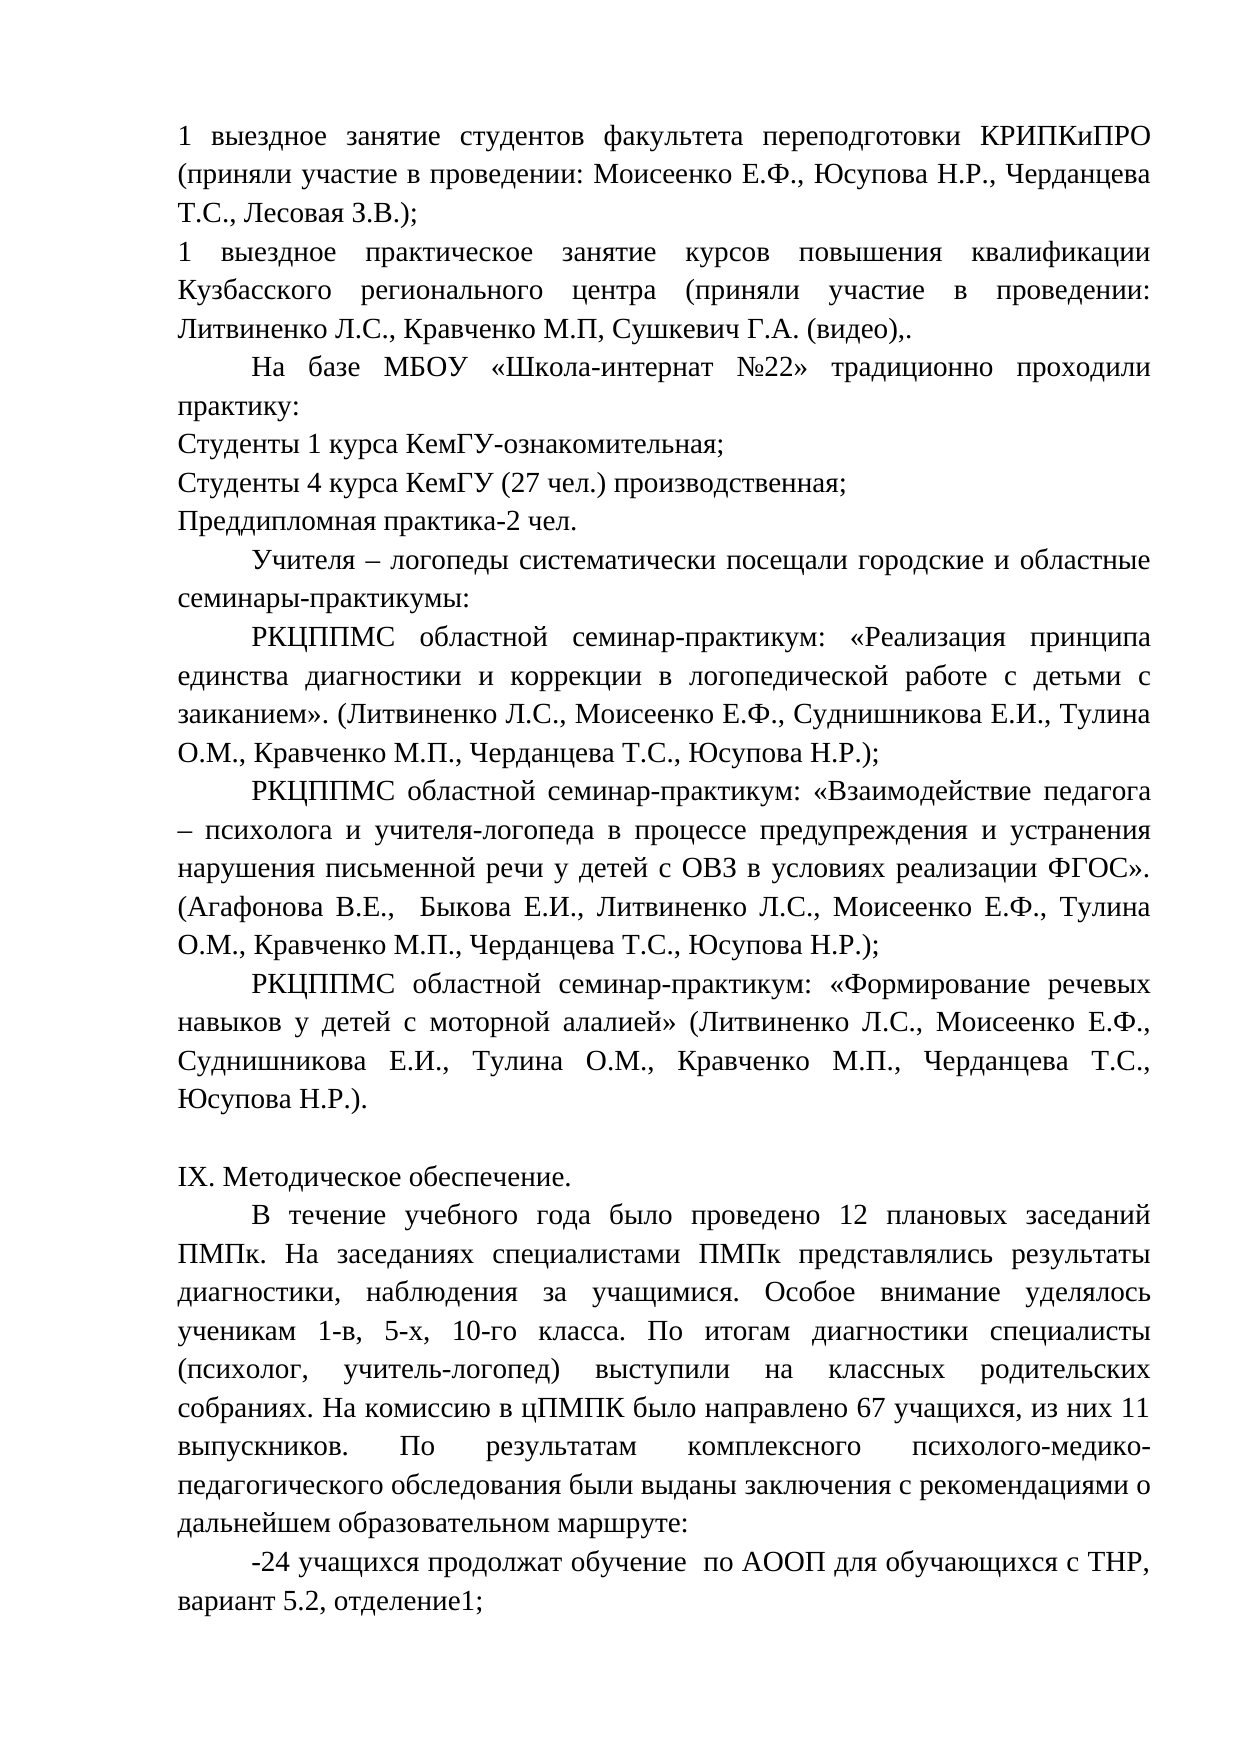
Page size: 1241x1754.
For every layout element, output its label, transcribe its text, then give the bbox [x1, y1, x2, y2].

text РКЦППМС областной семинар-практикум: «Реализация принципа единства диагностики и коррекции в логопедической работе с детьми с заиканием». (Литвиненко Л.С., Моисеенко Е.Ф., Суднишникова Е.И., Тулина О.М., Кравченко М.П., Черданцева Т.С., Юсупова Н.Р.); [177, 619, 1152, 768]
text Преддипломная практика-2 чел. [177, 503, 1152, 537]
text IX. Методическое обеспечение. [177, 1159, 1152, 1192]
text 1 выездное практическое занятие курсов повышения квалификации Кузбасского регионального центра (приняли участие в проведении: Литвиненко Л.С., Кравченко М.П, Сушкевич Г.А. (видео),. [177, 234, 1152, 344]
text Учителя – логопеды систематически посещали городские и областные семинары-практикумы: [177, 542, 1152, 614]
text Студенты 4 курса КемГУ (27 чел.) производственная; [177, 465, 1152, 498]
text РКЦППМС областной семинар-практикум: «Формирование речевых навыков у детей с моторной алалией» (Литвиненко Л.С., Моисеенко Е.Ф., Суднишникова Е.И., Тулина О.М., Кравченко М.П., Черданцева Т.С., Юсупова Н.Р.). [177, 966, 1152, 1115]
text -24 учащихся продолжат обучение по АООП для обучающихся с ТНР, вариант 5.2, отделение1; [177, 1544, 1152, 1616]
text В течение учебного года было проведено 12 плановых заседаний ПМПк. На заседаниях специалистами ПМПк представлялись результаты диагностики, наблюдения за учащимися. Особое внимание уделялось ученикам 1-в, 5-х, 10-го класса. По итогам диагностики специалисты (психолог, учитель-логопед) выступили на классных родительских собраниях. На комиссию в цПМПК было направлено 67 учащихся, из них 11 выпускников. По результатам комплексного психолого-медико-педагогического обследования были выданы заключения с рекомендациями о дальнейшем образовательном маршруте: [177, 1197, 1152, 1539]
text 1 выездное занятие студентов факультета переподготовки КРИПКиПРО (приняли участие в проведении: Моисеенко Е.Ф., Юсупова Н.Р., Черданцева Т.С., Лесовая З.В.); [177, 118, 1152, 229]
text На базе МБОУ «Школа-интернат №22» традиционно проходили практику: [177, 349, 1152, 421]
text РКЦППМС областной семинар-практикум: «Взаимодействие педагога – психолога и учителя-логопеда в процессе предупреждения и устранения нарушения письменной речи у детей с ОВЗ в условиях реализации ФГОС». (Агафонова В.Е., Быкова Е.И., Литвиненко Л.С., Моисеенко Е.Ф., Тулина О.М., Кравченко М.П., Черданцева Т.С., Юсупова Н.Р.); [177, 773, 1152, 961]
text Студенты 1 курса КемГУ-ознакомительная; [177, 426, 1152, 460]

= = = = = = =

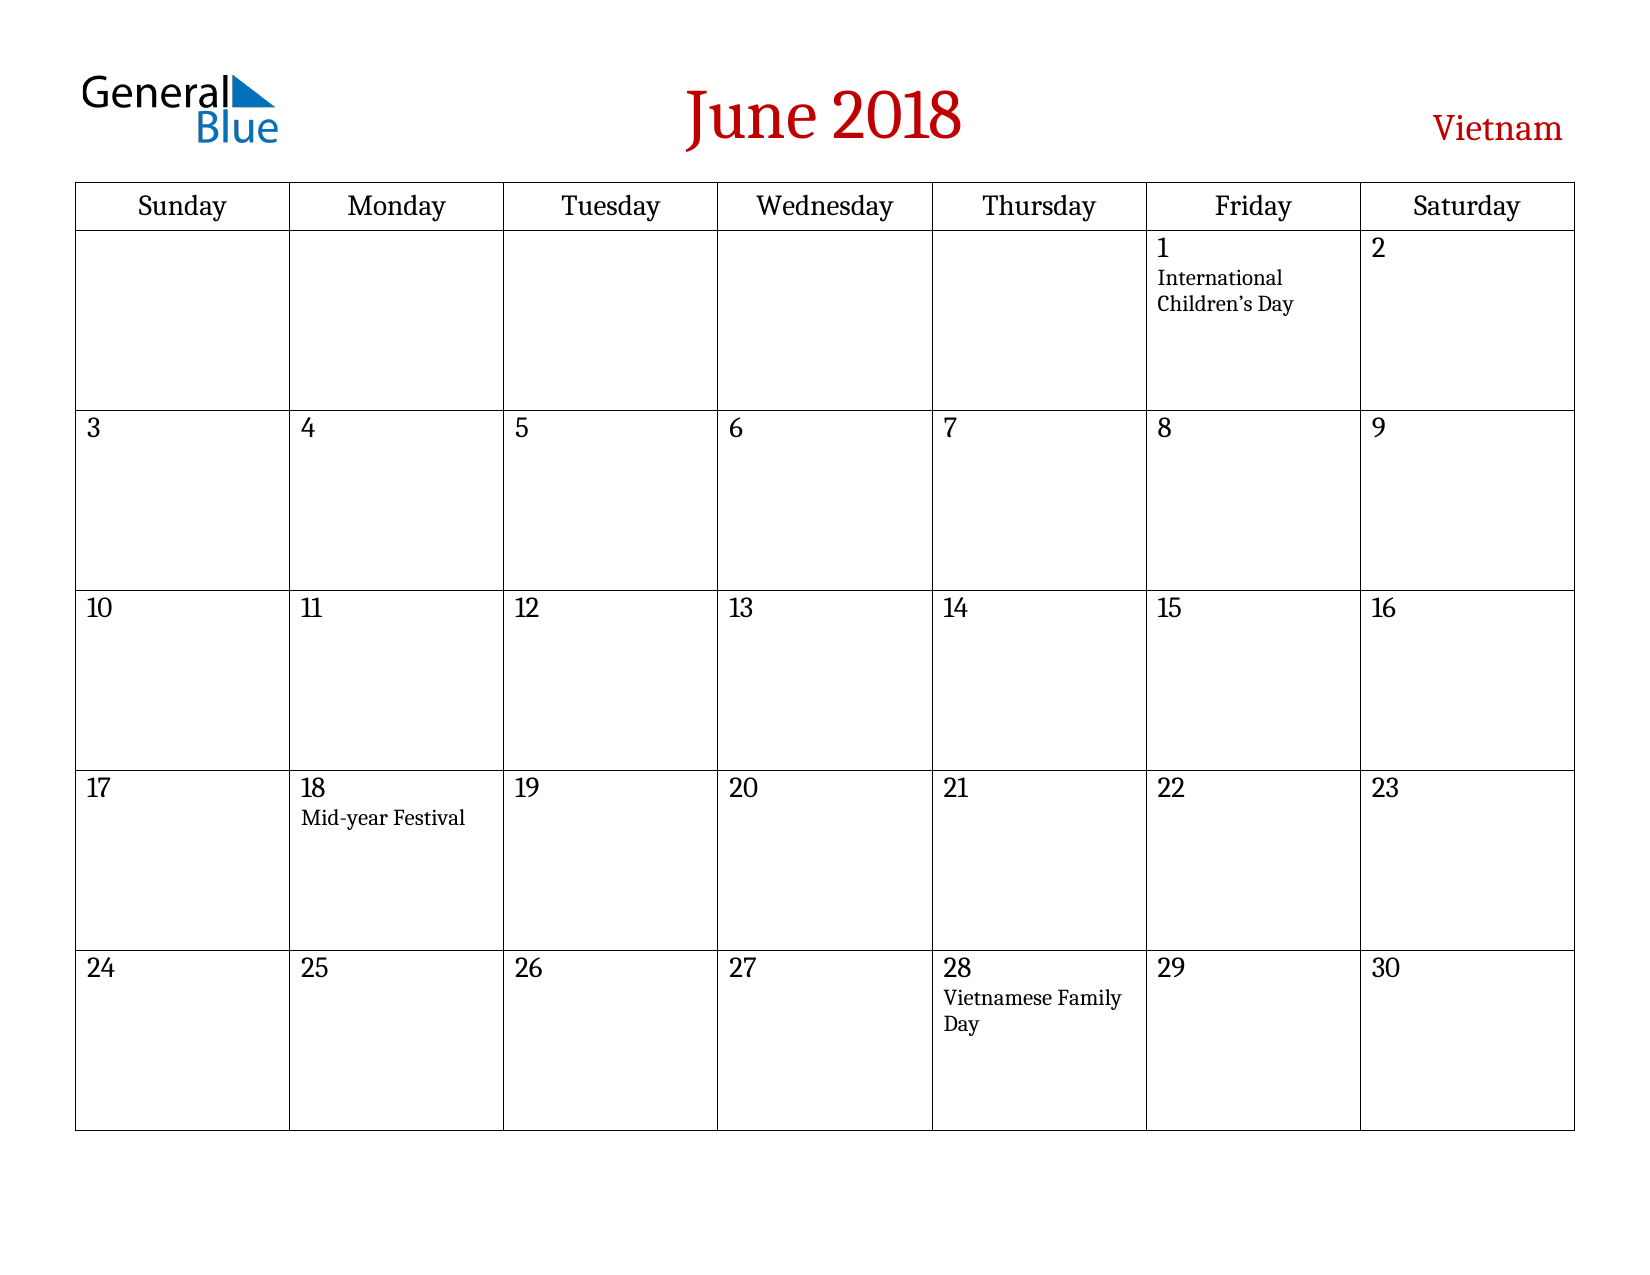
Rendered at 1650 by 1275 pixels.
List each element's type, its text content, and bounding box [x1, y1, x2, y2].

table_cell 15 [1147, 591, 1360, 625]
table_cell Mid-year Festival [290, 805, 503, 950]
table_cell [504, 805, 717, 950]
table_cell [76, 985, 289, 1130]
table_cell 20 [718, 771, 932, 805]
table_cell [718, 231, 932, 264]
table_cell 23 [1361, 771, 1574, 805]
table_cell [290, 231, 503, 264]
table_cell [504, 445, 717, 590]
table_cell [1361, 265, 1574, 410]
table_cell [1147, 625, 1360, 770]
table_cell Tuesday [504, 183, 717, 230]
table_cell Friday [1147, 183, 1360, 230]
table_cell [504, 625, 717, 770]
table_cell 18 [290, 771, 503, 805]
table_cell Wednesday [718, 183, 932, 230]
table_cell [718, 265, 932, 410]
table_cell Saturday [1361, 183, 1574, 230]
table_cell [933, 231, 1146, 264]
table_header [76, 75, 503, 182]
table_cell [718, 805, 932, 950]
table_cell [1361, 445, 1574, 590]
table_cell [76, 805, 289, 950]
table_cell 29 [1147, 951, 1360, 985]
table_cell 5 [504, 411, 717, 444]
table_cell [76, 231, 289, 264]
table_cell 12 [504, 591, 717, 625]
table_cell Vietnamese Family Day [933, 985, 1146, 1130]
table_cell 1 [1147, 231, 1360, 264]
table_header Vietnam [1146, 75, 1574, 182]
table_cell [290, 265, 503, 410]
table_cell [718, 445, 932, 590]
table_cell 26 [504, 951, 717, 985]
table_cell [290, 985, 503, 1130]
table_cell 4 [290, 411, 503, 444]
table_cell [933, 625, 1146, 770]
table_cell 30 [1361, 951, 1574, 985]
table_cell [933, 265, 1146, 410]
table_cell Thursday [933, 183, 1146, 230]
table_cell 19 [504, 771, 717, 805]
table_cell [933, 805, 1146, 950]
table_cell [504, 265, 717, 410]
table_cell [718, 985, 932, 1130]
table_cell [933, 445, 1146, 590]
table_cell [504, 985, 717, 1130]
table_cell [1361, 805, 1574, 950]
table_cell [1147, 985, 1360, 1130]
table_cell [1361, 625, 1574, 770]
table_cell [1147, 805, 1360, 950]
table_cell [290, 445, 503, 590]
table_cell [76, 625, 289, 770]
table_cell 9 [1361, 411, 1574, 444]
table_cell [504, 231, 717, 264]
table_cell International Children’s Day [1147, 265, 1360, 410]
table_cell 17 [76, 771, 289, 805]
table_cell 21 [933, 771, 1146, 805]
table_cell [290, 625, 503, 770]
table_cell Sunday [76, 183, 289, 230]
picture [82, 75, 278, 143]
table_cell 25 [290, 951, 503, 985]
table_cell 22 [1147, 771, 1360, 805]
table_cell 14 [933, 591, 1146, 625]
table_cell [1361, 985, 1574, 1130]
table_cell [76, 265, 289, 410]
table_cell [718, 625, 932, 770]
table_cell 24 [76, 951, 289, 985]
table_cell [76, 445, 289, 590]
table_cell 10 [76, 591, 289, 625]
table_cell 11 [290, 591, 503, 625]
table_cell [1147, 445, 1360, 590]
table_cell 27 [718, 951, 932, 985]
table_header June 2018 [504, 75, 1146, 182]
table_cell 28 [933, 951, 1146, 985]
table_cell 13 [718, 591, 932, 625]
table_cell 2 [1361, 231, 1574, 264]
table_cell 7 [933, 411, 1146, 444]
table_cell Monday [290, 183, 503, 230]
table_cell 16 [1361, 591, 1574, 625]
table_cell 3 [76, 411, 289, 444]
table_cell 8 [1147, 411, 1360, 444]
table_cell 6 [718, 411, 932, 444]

= = = = = = =

▶ _Task goal_
Every line holding the word "учащихся" should be copied out of the records above.

▶ _Answer area_
text -24 учащихся продолжат обучение по АООП для обучающихся с ТНР, вариант 5.2, отделение1; [177, 1544, 1152, 1616]
text В течение учебного года было проведено 12 плановых заседаний ПМПк. На заседаниях специалистами ПМПк представлялись результаты диагностики, наблюдения за учащимися. Особое внимание уделялось ученикам 1-в, 5-х, 10-го класса. По итогам диагностики специалисты (психолог, учитель-логопед) выступили на классных родительских собраниях. На комиссию в цПМПК было направлено 67 учащихся, из них 11 выпускников. По результатам комплексного психолого-медико-педагогического обследования были выданы заключения с рекомендациями о дальнейшем образовательном маршруте: [177, 1197, 1152, 1539]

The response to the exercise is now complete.